C. Perumusan Masalah

Dalam rangka memfokuskan pembahasan, maka penulis akan merumuskan permasalahan yang akan dibahas, yaitu: 1. Bagaimana pemikiran Mubyarto dan Umar Chapra dalam konsep pembangunan ekonomi? 35 Ibid, h., 9 2. Bagaimana relevansi pemikiran Mubyarto dan Chapra terhadap perekonomian Indonesia ?
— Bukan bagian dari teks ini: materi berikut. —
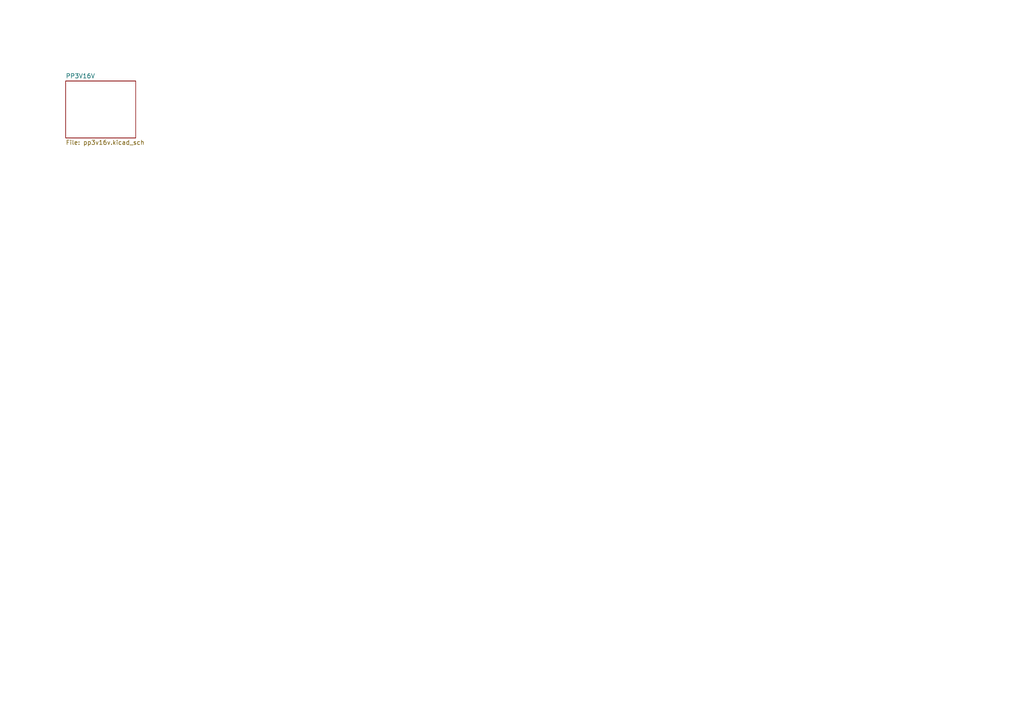
<source format=kicad_sch>
(kicad_sch
	(version 20231120)
	(generator "eeschema")
	(generator_version "8.0")
	(uuid "48ddfdd8-68fa-4e63-aa18-bc113cdf8cfa")
	(paper "A4")
	(lib_symbols)
	(sheet
		(at 19.05 23.495)
		(size 20.32 16.51)
		(fields_autoplaced yes)
		(stroke
			(width 0.1524)
			(type solid)
		)
		(fill
			(color 0 0 0 0.0000)
		)
		(uuid "542ec963-64f2-405e-acad-a2c979ff5c5c")
		(property "Sheetname" "PP3V16V"
			(at 19.05 22.7834 0)
			(effects
				(font
					(size 1.27 1.27)
				)
				(justify left bottom)
			)
		)
		(property "Sheetfile" "pp3v16v.kicad_sch"
			(at 19.05 40.5896 0)
			(effects
				(font
					(size 1.27 1.27)
				)
				(justify left top)
			)
		)
		(instances
			(project "Blocks"
				(path "/48ddfdd8-68fa-4e63-aa18-bc113cdf8cfa"
					(page "2")
				)
			)
		)
	)
	(sheet_instances
		(path "/"
			(page "1")
		)
	)
)

</source>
D. Tujuan, Keluaran dan Manfaat Penelitian

1. Tujuan Penelitian a. Tersusunnya format pemikiran ekonomi menurut Mubyarto dan Umar Chapra. b. Terumuskannya dimensi-dimensi implementasi pemikiran Mubyarto dan Chapra pada perekonomian Indonesia. 2. Keluaran a. Peta pemikiran Mubyarto dan Umar Chapra dalam konteks keindonesiaan dan keislaman. b. Kemungkinan perumusan kebijakan yang dapat diterima rakyat Indonesia. 3. Manfaat Penelitian a. Bagi penulis, pemikiran Mubyarto dan Umar Chapra dalam konsep ekonomi pembangunan dan relevansinya terhadap perekonomian Indonesia. b. Bagi akademik, memberikan sumbangan pemikiran dan pengetahuan dalam khazanah ekonomi Islam khususnya serta memperkaya literatur perpustakaan mengenai pemikiran kedua cendekiawan tersebut, khususnya.